For my maiden voyage, I want to share how much fun you can have with palindromes, one of my favorite number patterns! Palindromes are numbers (or words- race car) that are the same regardless of which direction you read them- forward or backwards. We can find them on our grocery receipts, our digital clocks, anywhere there is (at least) a two digit number. (EX: The date, 12/21, a friend's birthday, is a palindrome. 1221 is the same read either direction. I'm sure that's good luck for her!)
One of my all-time favorite games to play is Odometer Palindrome, a great way to pass time at stop lights or on a road trip.
Here's how it works- Read the mileage on the odometer and figure out how many miles it will be until your next palindrome. If it's close, try to figure out where you might be in your travels when it hits. The hard part is remembering to look. You don't win the game unless you actually see the palindrome, and I've missed many of them by just a mile or two, even knowing they were close. Sigh.
And then, knowing the store was farther than my next palindrome, and I didn't want to be a distracted driver, so I decided I would just drive around my neighborhood until I got there. (I live in a mostly quiet neighborhood.)

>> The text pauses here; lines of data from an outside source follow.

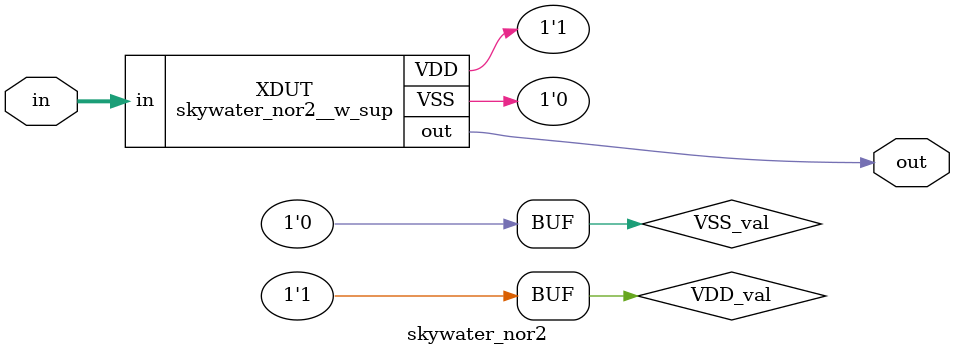
<source format=v>
`timescale 1ps/1ps 


module skywater_nor2__w_sup(
    input  wire [1:0] in,
    output wire out,
    inout  wire VDD,
    inout  wire VSS
);

parameter DELAY = 20;

   assign #DELAY out = VSS ? 1'bx : (~VDD ? 1'b0 : ~|in );
   

endmodule


module skywater_nor2(
    input  wire [1:0] in,
    output wire out
);

wire VDD_val;
wire VSS_val;

assign VDD_val = 1'b1;
assign VSS_val = 1'b0;

skywater_nor2__w_sup XDUT (
    .in( in ),
    .out( out ),
    .VDD( VDD_val ),
    .VSS( VSS_val )
);

endmodule

</source>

Yes, the neighbors probably wondered if I had completely lost it, but I couldn't let these two great palindromes go unrecorded!
Have students figure out how many miles it's been since the last palindrome and then how many miles it will be until the next one shows up. Write each number on the front and back of an index card, labeled "previous palindrome" on one side, and "next palindrome" on the other. Have them record their answers.

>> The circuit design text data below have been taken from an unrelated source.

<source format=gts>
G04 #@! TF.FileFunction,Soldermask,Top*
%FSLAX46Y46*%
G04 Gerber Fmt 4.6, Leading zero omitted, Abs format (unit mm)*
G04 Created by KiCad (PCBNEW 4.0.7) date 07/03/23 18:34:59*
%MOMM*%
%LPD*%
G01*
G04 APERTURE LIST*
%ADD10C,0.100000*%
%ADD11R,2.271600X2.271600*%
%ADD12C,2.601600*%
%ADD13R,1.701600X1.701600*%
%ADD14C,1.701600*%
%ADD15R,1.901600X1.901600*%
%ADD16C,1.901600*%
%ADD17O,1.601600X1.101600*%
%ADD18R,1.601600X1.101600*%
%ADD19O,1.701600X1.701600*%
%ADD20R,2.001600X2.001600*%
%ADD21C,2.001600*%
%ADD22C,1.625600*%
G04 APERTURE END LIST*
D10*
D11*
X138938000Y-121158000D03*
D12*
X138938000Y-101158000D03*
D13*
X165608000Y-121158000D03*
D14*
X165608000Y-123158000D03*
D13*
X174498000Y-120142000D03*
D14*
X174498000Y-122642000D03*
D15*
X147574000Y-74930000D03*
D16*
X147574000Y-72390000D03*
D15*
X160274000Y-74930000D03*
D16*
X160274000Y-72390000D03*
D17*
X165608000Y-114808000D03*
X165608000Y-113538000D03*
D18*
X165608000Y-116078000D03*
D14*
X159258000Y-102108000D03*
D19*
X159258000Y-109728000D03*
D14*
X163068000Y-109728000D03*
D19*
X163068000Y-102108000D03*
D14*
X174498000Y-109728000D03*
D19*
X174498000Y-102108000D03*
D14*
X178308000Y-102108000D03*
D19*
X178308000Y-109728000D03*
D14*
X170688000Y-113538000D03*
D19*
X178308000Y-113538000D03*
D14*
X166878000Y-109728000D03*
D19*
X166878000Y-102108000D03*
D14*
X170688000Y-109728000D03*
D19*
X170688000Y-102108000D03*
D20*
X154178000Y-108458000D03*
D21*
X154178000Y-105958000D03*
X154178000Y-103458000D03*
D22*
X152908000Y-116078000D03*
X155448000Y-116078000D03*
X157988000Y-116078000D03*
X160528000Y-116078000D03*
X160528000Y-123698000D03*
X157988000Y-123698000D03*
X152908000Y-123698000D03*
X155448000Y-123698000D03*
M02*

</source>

Label one spot in the classroom Previous Palindrome and across the room as Next Palindrome.
Have everyone rank/order themselves according to who is closest to their last palindrome. Make it a silent ranking, where they hold up the number of miles since the last palindrome and fit themselves in their number line. No talking! What will they do if there is a repeated amount? Take a snapshot of the class lined up.
Next, have them rank/order themselves according to how far they have to travel until they reach the next palindrome, from closest to farthest away. Again, no talking. Take another snapshot and compare the two.
What do they notice about each line of students? How did their positions change? Are some students about the same place? What does that mean? What else do they notice?
If there's time, break them up into groups of five and compare their previous and future palindromes. Who has the largest mileage span between the the two palindromes? What interesting patterns do they see?
Playing with palindromes reminds kids math is all about patterns. I hope you get a chance to use this fun little activity. Challenge your students to find other palindromes that appear around them. It's quite habit forming!